#### Lesetext

Passt die Türkei in die EU - diese Frage, die derzeit immer wieder gestellt wird, scheint im Zusammenhang eines kleinen Vorfalls am Essener Folkwang-Museum viel zu groß zu sein. Da wird gerade die Ausstellung ''Klopfzeichen: Kunst und Kultur der achtziger Jahre in Deutschland'' gezeigt. Darunter drei Skulpturen von Georg Herold, Drahtgestelle mit Unterhosen. Die Figuren mit den weißen Unterhosen heißen ''Kahler Asten'' und ''Kleiner Bernhardiner'', die mit der schwarzen ''Mekka''. Die Arbeit ist 18 Jahre alt, schon oft gezeigt, aber nie beanstandet worden: bis jetzt.

Hubertus Gassner, Museumsdirektor, im Gespräch |
    DLF: Mitglieder der muslimischen Gemeinden in Essen fühlen sich in ihren religiösen Empfindungen verletzt. Sie haben gedroht, die Skulpturen zu zerstören, forderten ein Gespräch mit dem Direktor des Museums, Hubertus Gassner. Dieses Gespräch haben sie auch bekommen, worauf das Namensschild, Mekka, durch ein anderes ersetzt wurde. Auf dem neuen steht anstatt Mekka Mokka. Ich stelle die Frage an den Museumsdirektor, Hubertus Gassner. Sind die muslimischen Kritiker mit Mokka einverstanden?

########
#### Bereitgestellte Daten

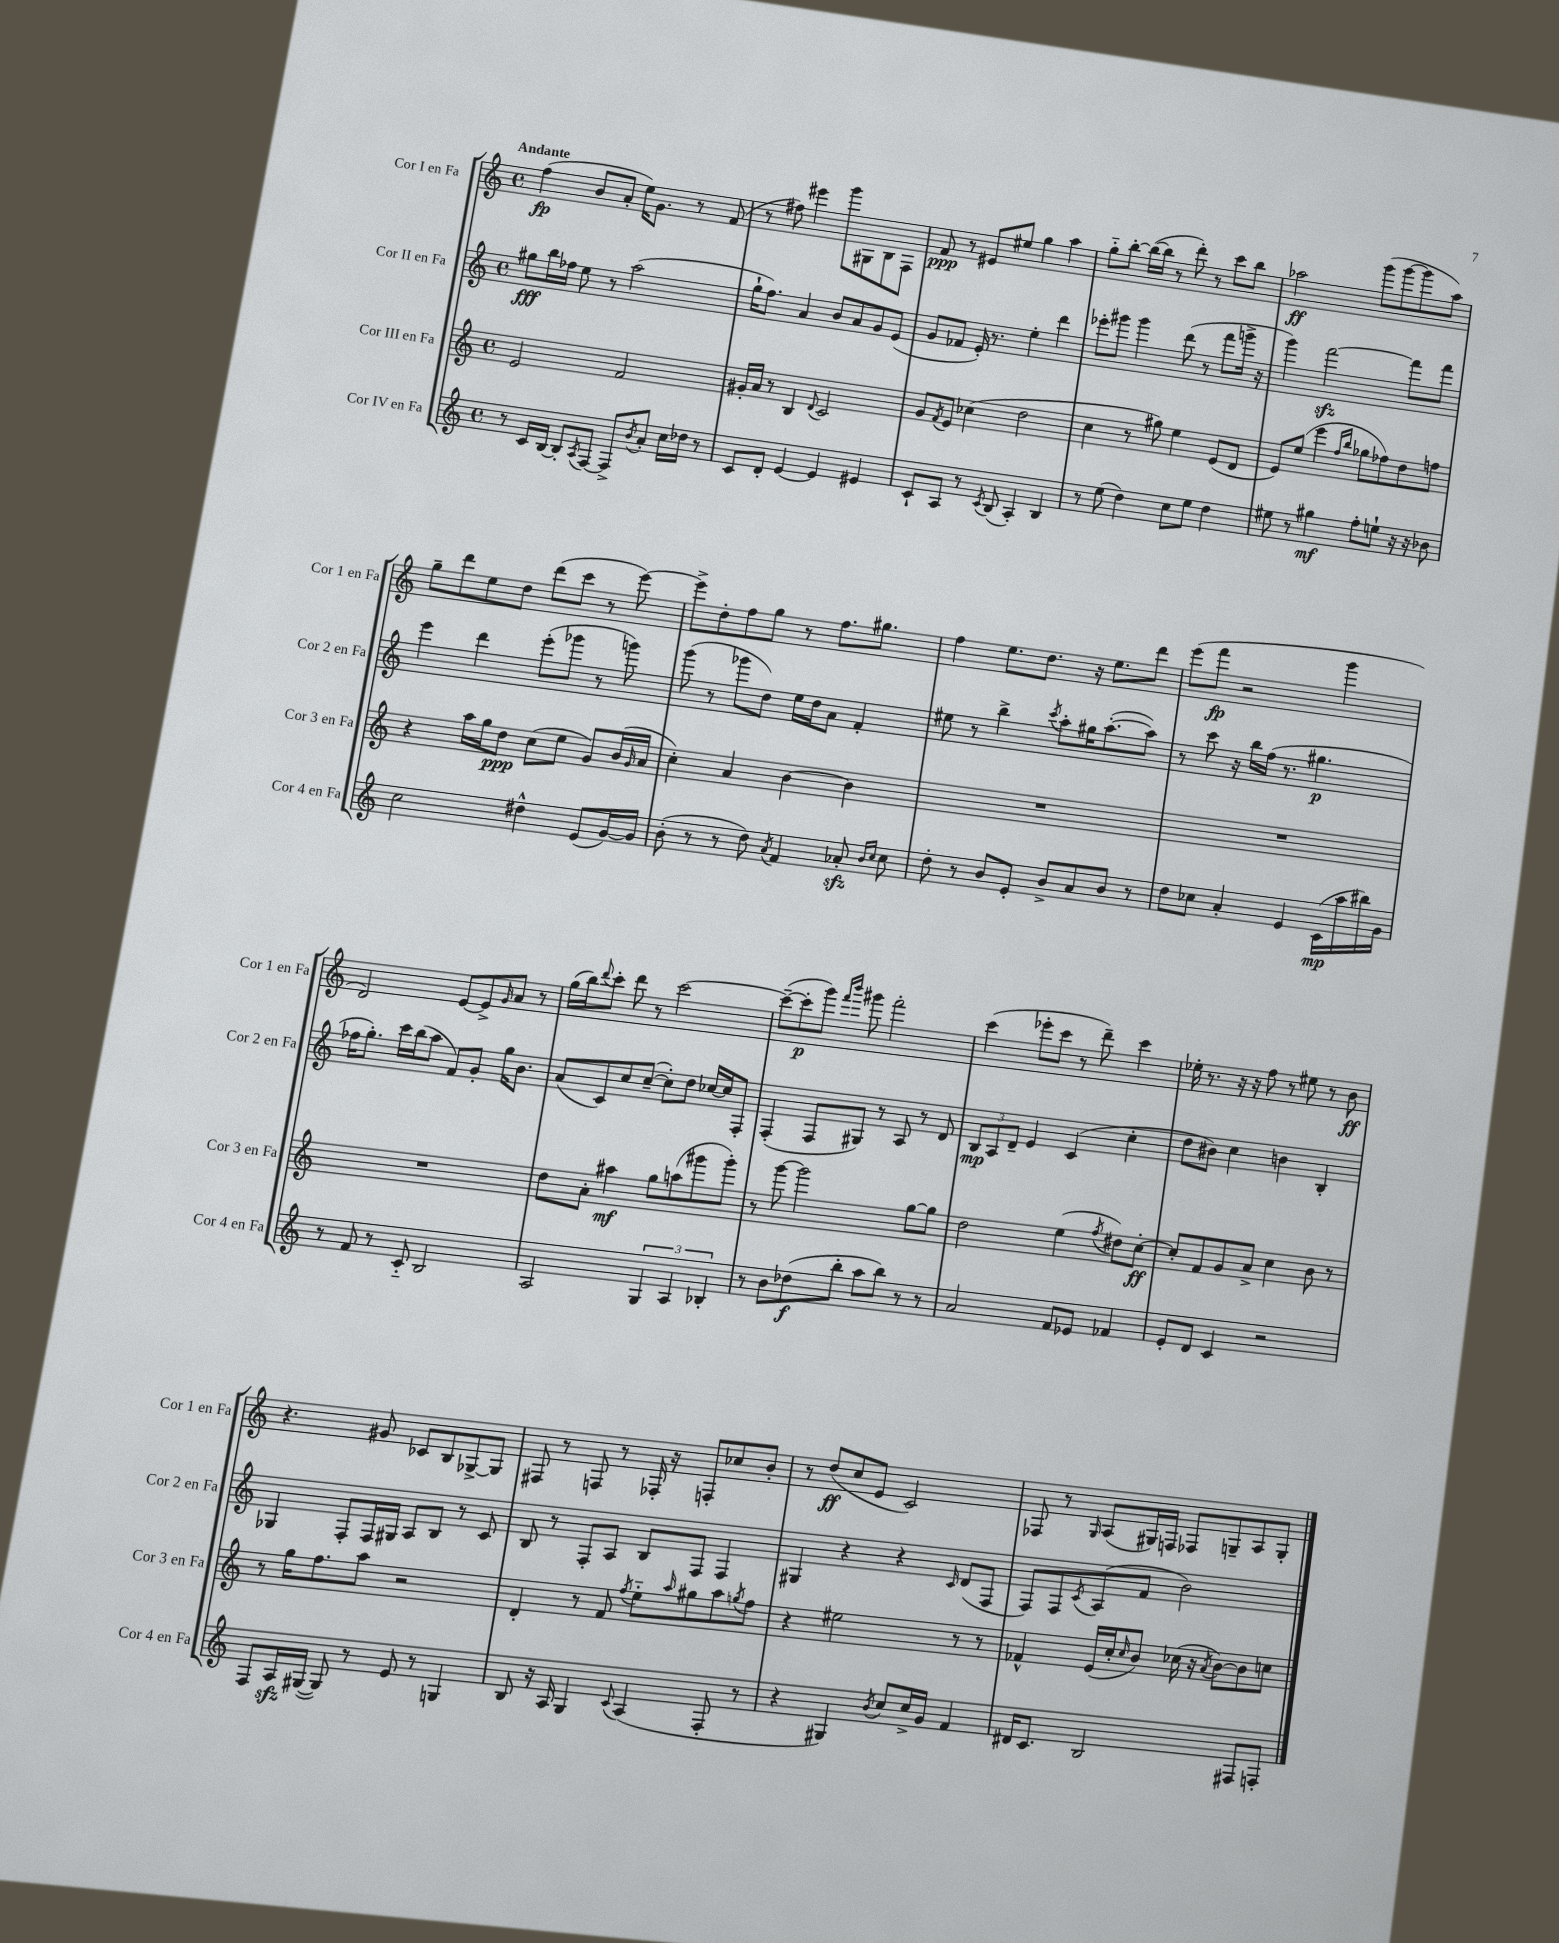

**kern	**dynam	**kern	**dynam	**kern	**dynam	**kern	**dynam
*part4	*part4	*part3	*part3	*part2	*part2	*part1	*part1
*staff4	*staff4	*staff3	*staff3	*staff2	*staff2	*staff1	*staff1
*I"Cor IV en Fa	*	*I"Cor III en Fa	*	*I"Cor II en Fa	*	*I"Cor I en Fa	*
*I'Cor 4 en Fa	*	*I'Cor 3 en Fa	*	*I'Cor 2 en Fa	*	*I'Cor 1 en Fa	*
*clefG2	*	*clefG2	*	*clefG2	*	*clefG2	*
*k[]	*	*k[]	*	*k[]	*	*k[]	*
*M4/4	*	*M4/4	*	*M4/4	*	*M4/4	*
*met(c)	*	*met(c)	*	*met(c)	*	*met(c)	*
=1	=1	=1	=1	=1	=1	=1	=1
!	!	!	!	!	!	!LO:TX:a:B:t=Andante	!
8r	.	2e/	.	8gg#X\L	fff	(4ff\	fp
16c/LL	.	.	.	16bb\L	.	.	.
[16B/JJ	.	.	.	16ff-X\JJ	.	.	.
8B'/L]	.	.	.	8ee\	.	8b/L	.
8qA/	.	.	.	.	.	.	.
[8F/J	.	.	.	8r	.	8a'/J	.
8F^/L]	.	2f/	.	(2aa\	.	16ee\KL)	.
.	.	.	.	.	.	8.g\J	.
8qb/	.	.	.	.	.	.	.
8a'/J	.	.	.	.	.	.	.
16cc\LL	.	.	.	.	.	8r	.
16dd-X\JJ	.	.	.	.	.	.	.
8r	.	.	.	.	.	(8f/	.
=2	=2	=2	=2	=2	=2	=2	=2
8c/L	.	16g#X'/LL	.	16gg`\KL	.	8r	.
.	.	16a/JJ	.	8.ff\J)	.	.	.
8d'/J	.	8r	.	.	.	8ff#X\)	.
[4e/	.	4B/	.	4a/	.	4eee#X\	.
.	.	8qqd/	.	.	.	.	.
4e/]	.	2c/	.	8b/L	.	8ggg\L	.
.	.	.	.	8a/	.	8G#X\	.
4e#X/	.	.	.	8g/	.	8B\	.
.	.	.	.	(8e/J	.	8F\J	.
=3	=3	=3	=3	=3	=3	=3	=3
8c`/L	.	8g/L	.	8g/L	.	8f/	ppp
.	.	8qf/	.	.	.	.	.
8A/J	.	8e/J	.	8f-X/J	.	8r	.
8r	.	(4cc-X\	.	16e'/)	.	8e#X/L	.
.	.	.	.	8.r	.	.	.
8qc/	.	.	.	.	.	.	.
(8B/	.	.	.	.	.	8ee#X/J	.
4A'/)	.	2dd\	.	4ee'\	.	4gg\	.
4B/	.	.	.	4ddd\	.	4aa\	.
=4	=4	=4	=4	=4	=4	=4	=4
8r	.	4cc\	.	8eee-X'\L	.	8gg\L	.
(8ee\	.	.	.	8ggg#X\J	.	[8bb'\J	.
4dd\)	.	8r	.	4ggg#\	.	(16bb\LL_	.
.	.	.	.	.	.	16bb\JJ]	.
.	.	8gg#X\)	.	.	.	8r	.
8cc\L	.	4ee\	.	(8ddd\	.	8ddd'\)	.
8ee\J	.	.	.	8r	.	8r	.
4dd\	.	(8e/L	.	8fff\L	.	8ccc\L	.
.	.	8d/J	.	16gggn^\Jk	.	8bb\J	.
.	.	.	.	16r	.	.	.
=5	=5	=5	=5	=5	=5	=5	=5
8ee#X\	.	8e/L)	.	4ggg\)	.	2aa-X\	ff
8r	.	(8ee/J	.	.	.	.	.
4gg#X\	mf	4eee\	.	[2fffzz\	.	.	.
.	.	16qqff/LL	.	.	.	.	.
.	.	16qqbb/JJ	.	.	.	.	.
8ff'\L	.	8gg-X\L	.	.	.	(8ggg\L	.
8een`\J	.	8ff-X\)	.	.	.	[8ggg\	.
16r	.	8dd\	.	8fff\L]	.	8ggg\]	.
16r	.	.	.	.	.	.	.
8b-X\	.	8ffn\J	.	8fff\J	.	8aa-\J)	.
!!LO:LB:g=z
=6	=6	=6	=6	=6	=6	=6	=6
2cc\	.	4r	.	4eee\	.	8gg~\L	.
.	.	.	.	.	.	8ddd\	.
.	.	16aa\LL	.	4ddd\	.	8ee\	.
.	.	16gg\J	.	.	.	.	.
.	.	8dd\J	ppp	.	.	8dd\J	.
4dd#X^^\	.	(8cc\L	.	(8eee'\L	.	(8ddd\L	.
.	.	8ee\J	.	8ggg-X\J	.	8ccc\J	.
(8e/L	.	8g/L)	.	8r	.	8r	.
[16g/L)	.	(16b/L	.	8gggn\)	.	[8eee\)	.
.	.	16qqg/	.	.	.	.	.
16g/JJ]	.	16a/JJ	.	.	.	.	.
=7	=7	=7	=7	=7	=7	=7	=7
(8b'\	.	4cc'\)	.	(8ggg\	.	8eee^\L]	.
8r	.	.	.	8r	.	8dd'\	.
8r	.	4a/	.	8ggg-X\L	.	8ff\	.
8dd\)	.	.	.	8dd\J)	.	8gg\J	.
8qa/	.	.	.	.	.	.	.
4f/	.	[4b\	.	16ee\LL	.	8r	.
.	.	.	.	16dd\J	.	.	.
.	.	.	.	8a\J	.	8.ff\L	.
8a-Xzz'/	.	4b\]	.	4f'/	.	.	.
.	.	.	.	.	.	8.gg#X\J	.
16qqb/LL	.	.	.	.	.	.	.
16qqcc/JJ	.	.	.	.	.	.	.
8cc\	.	.	.	.	.	.	.
=8	=8	=8	=8	=8	=8	=8	=8
8dd'\	.	1r	.	8ee#X\	.	4ff\	.
8r	.	.	.	8r	.	.	.
8b/L	.	.	.	4bb^\	.	8.ee\L	.
8e'/J	.	.	.	.	.	.	.
.	.	.	.	.	.	8.dd\J	.
.	.	.	.	8qccc/	.	.	.
8b^/L	.	.	.	8aa'\L	.	.	.
8a/	.	.	.	16gg#X\K	.	16r	.
.	.	.	.	([8.aa'\	.	8.ee\L	.
8b/J	.	.	.	.	.	.	.
8r	.	.	.	8aa\J])	.	8ddd\J	.
=9	=9	=9	=9	=9	=9	=9	=9
8dd\L	.	1r	.	8r	.	(8eee\L	.
8cc-X\J	.	.	.	8ccc\	.	8fff\J	fp
4a'/	.	.	.	16r	.	2r	.
.	.	.	.	16bb\LL	.	.	.
.	.	.	.	(16ff\JJ	.	.	.
.	.	.	.	8.r	.	.	.
4e/	.	.	.	.	.	.	.
.	.	.	.	4.gg#X\	p	.	.
(16c\LL	mp	.	.	.	.	4ggg\	.
16aa\	.	.	.	.	.	.	.
16bb#X\)	.	.	.	.	.	.	.
16g\JJ	.	.	.	.	.	.	.
!!LO:LB:g=z
=10	=10	=10	=10	=10	=10	=10	=10
8r	.	1r	.	16ff-X\KL	.	2d/)	.
.	.	.	.	8.gg'\J)	.	.	.
8f/	.	.	.	.	.	.	.
8r	.	.	.	16ccc\LL	.	.	.
.	.	.	.	(16bb\J	.	.	.
8c/	.	.	.	8aa\J	.	.	.
2B/	.	.	.	8f/L)	.	[8e/L	.
.	.	.	.	8g'/J	.	8e^/]	.
.	.	.	.	.	.	16qqg/	.
.	.	.	.	16gg\KL	.	8a/J	.
.	.	.	.	8.b\J	.	.	.
.	.	.	.	.	.	8r	.
=11	=11	=11	=11	=11	=11	=11	=11
2A/	.	8dd\L	.	(8a/L	.	(16gg\LL	.
.	.	.	.	.	.	16bb\J)	.
.	.	.	.	.	.	8qqddd/	.
.	.	8a'\J	.	8c/)	.	8ccc'\J	.
.	.	4aa#X\	mf	8cc/	.	8ddd\	.
.	.	.	.	([8cc~/J	.	8r	.
6G/	.	8gg\L	.	8cc'\L])	.	[2ccc\	.
.	.	(8aan\	.	8dd\J	.	.	.
6A/	.	.	.	.	.	.	.
.	.	8ggg#X\	.	[16cc-X/LL	.	.	.
.	.	.	.	16cc-/J]	.	.	.
6B-X'/	.	.	.	.	.	.	.
.	.	8ggg#'\J)	.	8F'/J	.	.	.
=12	=12	=12	=12	=12	=12	=12	=12
8r	.	8r	.	(4F'/	.	(8ccc~\L_	.
8b\L	.	[8ggg\	.	.	.	8ccc'\]	p
(8dd-X\	f	2ggg\]	.	8F/L	.	8ggg\J)	.
.	.	.	.	.	.	16qqfff/LL	.
.	.	.	.	.	.	16qqbbb/JJ	.
8bb'\J	.	.	.	8G#X/J)	.	8ggg#X\	.
8aa\L	.	.	.	8r	.	2fff'\	.
8bb\J)	.	.	.	8A/	.	.	.
8r	.	[8gg\L	.	8r	.	.	.
8r	.	8gg\J]	.	8d/	.	.	.
=13	=13	=13	=13	=13	=13	=13	=13
2a/	.	2dd\	.	12B/L	mp	(4ccc\	.
.	.	.	.	12A/	.	.	.
.	.	.	.	12d~/J	.	.	.
.	.	.	.	4e/	.	8eee-X'\L	.
.	.	.	.	.	.	8ccc\J	.
8f/L	.	(4ee\	.	(4c/	.	8r	.
8e-X/J	.	.	.	.	.	8ddd~\)	.
.	.	8qff/	.	.	.	.	.
4f-X/	.	8dd#X\L)	.	4cc'\	.	4ccc\	.
.	.	[8cc'\J	ff	.	.	.	.
=14	=14	=14	=14	=14	=14	=14	=14
8e'/L	.	8cc'/L]	.	8dd\L	.	16ee-X'\	.
.	.	.	.	.	.	8.r	.
8d/J	.	8f/	.	8b#X\J)	.	.	.
4c/	.	8g/	.	4cc\	.	16r	.
.	.	.	.	.	.	16r	.
.	.	8a^/J	.	.	.	8ff\	.
2r	.	4cc\	.	4bn\	.	8r	.
.	.	.	.	.	.	8ee#X\	.
.	.	8b\	.	4B'/	.	8r	.
.	.	8r	.	.	.	8b\	ff
!!LO:LB:g=z
=15	=15	=15	=15	=15	=15	=15	=15
8F/L	.	8r	.	4G-X/	.	4.r	.
16Azz/L	.	16gg\KL	.	.	.	.	.
([16G#X/JJ	.	8.ff\	.	.	.	.	.
8G#/])	.	.	.	8F'/L	.	.	.
8r	.	8aa\J	.	16F/L	.	8g#X/	.
.	.	.	.	16G#X/JJ	.	.	.
8e/	.	2r	.	8A/L	.	8c-X/L	.
8r	.	.	.	8B/J	.	8B/	.
4Gn/	.	.	.	8r	.	[8G-X^/	.
.	.	.	.	8c/	.	8G-/J]	.
=16	=16	=16	=16	=16	=16	=16	=16
8B/	.	4d'/	.	8B/	.	8F#X/	.
16r	.	.	.	8r	.	8r	.
16A/	.	.	.	.	.	.	.
4G/	.	8r	.	8F'/L	.	8Fn/	.
.	.	8f/	.	8A/J	.	8r	.
8qqc/	.	8qff/	.	.	.	.	.
(4A/	.	8ee\L	.	8B/L	.	16F-X'/	.
.	.	.	.	.	.	16r	.
.	.	16qqaa/	.	.	.	.	.
.	.	8gg#X\	.	8F/J	.	8Fn'/L	.
8F'/	.	8aa\	.	4F/	.	8cc-X/	.
.	.	8qggn/	.	.	.	.	.
8r	.	8ff\J	.	.	.	8b'/J	.
=17	=17	=17	=17	=17	=17	=17	=17
4r	.	4r	.	4G#X/	.	8r	.
.	.	.	.	.	.	(8dd/L	ff
4G#X/)	.	2ee#X\	.	4r	.	8cc/	.
.	.	.	.	.	.	8e/J	.
8qb/	.	.	.	.	.	.	.
8cc/L	.	.	.	4r	.	2c/)	.
16cc^/L	.	.	.	.	.	.	.
16g/JJ	.	.	.	.	.	.	.
.	.	.	.	16qqc/	.	.	.
4f/	.	8r	.	(8d/L	.	.	.
.	.	8r	.	8F/J	.	.	.
=18	=18	=18	=18	=18	=18	=18	=18
16d#X/KL	.	4f-X^^/	.	8F/L)	.	8F-X/	.
8.c/J	.	.	.	.	.	.	.
.	.	.	.	8F/	.	8r	.
.	.	.	.	8qc/	.	16qqG/	.
2B/	.	(16e/LL	.	(8A/	.	(8A/L	.
.	.	16cc'/J	.	.	.	.	.
.	.	16qqcc/	.	.	.	.	.
.	.	8b/J)	.	8f/J	.	16G#X/L)	.
.	.	.	.	.	.	16Fn/JJ	.
.	.	(16cc-X\	.	2b\)	.	8F-X/L	.
.	.	16r	.	.	.	.	.
.	.	8qa/	.	.	.	.	.
.	.	[8b\L)	.	.	.	8Gn~/	.
8F#X/L	.	8b\]	.	.	.	8A/	.
8Fn'/J	.	8ccn\J	.	.	.	8G'/J	.
==	==	==	==	==	==	==	==
*-	*-	*-	*-	*-	*-	*-	*-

########

Aufgabenstellung:
Beantworten Sie die folgenden Fragen zum Lesetext jeweils knapp.
(a) Unter welchem Titel läuft die Ausstellung im Essener Folkwang-Museum?
(b) Wie alt ist die Arbeit von Georg Herold?
(c) Welcher Name steht auf dem neuen Schild anstelle von „Mekka“?

Erwartete Antwort:
(a) „Klopfzeichen: Kunst und Kultur der achtziger Jahre in Deutschland“
(b) 18 Jahre
(c) Mokka